For you, my nephew, I had hoped to have done much. The weakness and timidity of your mother sequestered you from my care, or it would have been my pride and happiness to have trained up the son of my unhappy brother in those paths of honor in which our ancestors have always trod. I have no wish to reflect on her memory, though her mistrust has done so much injury, I will not say to me, but to the cause of my unhappy country.

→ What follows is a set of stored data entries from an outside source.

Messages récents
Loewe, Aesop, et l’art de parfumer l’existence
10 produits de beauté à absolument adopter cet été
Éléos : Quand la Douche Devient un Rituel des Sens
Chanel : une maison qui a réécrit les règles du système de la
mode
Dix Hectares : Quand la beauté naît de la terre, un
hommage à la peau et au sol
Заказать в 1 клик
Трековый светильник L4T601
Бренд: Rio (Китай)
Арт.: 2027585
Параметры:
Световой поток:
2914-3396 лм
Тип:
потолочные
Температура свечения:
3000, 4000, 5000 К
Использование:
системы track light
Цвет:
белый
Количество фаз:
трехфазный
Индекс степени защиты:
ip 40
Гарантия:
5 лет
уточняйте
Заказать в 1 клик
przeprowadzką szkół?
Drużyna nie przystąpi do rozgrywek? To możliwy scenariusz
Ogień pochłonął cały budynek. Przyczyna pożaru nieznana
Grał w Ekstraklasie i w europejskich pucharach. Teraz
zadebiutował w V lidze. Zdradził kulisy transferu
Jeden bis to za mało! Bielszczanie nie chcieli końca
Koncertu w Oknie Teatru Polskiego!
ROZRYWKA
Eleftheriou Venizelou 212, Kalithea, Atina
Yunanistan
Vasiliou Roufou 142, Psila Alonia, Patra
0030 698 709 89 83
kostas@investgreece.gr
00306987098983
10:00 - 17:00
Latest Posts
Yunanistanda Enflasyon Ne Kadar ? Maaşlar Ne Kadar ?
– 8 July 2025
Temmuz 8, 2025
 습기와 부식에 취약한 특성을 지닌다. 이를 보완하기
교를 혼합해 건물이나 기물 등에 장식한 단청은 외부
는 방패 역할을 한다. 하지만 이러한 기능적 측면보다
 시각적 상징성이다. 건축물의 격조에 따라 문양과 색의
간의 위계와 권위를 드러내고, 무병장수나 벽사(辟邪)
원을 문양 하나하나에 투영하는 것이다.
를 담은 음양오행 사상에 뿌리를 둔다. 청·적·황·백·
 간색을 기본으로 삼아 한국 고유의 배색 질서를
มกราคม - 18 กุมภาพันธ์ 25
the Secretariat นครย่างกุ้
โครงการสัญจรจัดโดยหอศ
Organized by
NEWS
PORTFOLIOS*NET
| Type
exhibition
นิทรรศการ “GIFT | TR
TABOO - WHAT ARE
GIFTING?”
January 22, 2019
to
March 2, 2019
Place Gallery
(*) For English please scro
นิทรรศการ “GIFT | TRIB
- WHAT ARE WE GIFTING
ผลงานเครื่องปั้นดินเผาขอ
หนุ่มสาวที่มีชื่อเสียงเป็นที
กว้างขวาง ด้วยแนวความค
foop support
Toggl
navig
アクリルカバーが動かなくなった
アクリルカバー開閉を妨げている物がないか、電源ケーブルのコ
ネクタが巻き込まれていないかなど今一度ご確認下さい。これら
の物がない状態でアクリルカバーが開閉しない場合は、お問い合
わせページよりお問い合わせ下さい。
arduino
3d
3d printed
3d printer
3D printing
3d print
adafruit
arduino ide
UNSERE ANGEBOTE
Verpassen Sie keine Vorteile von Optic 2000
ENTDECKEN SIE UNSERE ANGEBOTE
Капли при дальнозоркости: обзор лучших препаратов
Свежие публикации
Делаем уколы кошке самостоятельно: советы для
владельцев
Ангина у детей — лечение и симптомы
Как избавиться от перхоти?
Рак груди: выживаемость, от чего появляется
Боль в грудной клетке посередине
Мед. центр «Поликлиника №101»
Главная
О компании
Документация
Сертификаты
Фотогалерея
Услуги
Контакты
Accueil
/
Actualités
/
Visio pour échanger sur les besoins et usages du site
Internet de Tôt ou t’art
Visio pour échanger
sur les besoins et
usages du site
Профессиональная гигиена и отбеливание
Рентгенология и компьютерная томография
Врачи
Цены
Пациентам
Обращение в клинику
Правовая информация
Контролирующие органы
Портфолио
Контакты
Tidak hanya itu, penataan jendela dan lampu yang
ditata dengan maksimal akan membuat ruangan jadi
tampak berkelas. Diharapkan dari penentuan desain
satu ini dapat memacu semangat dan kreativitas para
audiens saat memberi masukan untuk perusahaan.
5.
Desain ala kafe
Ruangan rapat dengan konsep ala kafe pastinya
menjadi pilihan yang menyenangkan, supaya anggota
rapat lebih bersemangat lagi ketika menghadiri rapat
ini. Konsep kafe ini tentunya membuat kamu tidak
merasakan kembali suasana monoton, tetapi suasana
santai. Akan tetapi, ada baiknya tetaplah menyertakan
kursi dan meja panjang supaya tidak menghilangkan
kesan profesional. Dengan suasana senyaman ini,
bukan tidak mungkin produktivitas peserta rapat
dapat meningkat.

Well, I now hold up to you, my dearest nephew, a worthy object of ambition. Look eastward-do you see a monument stand on yonder plain, near a hamlet? That hamlet is called Burgh-upon-Sands, and yonder monument is erected to the memory of the tyrant Edward I. The just hand of Providence overtook him on that spot, as he was leading his bands to complete the subjugation of Scotland, whose civil dissensions began under his accursed policy. The glorious career of Bruce might have been stopped in its outset; the field of Bannockburn might have remained a bloodless turf, if God had not removed, in the very crisis, the crafty and bold tyrant who had so long been Scotland's scourge. Edward's grave is the cradle of our national freedom. It is within sight of that great landmark of our liberty, that I have to propose to you an undertaking, second in honor and importance to none since the immortal Bruce stabbed the Red Comyn, and grasped, with his yet bloody hand, the independent crown of Scotland.

I will not suppose that you are either so dull as not to comprehend the import of my words, or so dastardly as to be dismayed by my proposal-or so utterly degenerate from the blood and sentiments of your ancestors, as not to feel my summons as the horse hears the wartrumpet.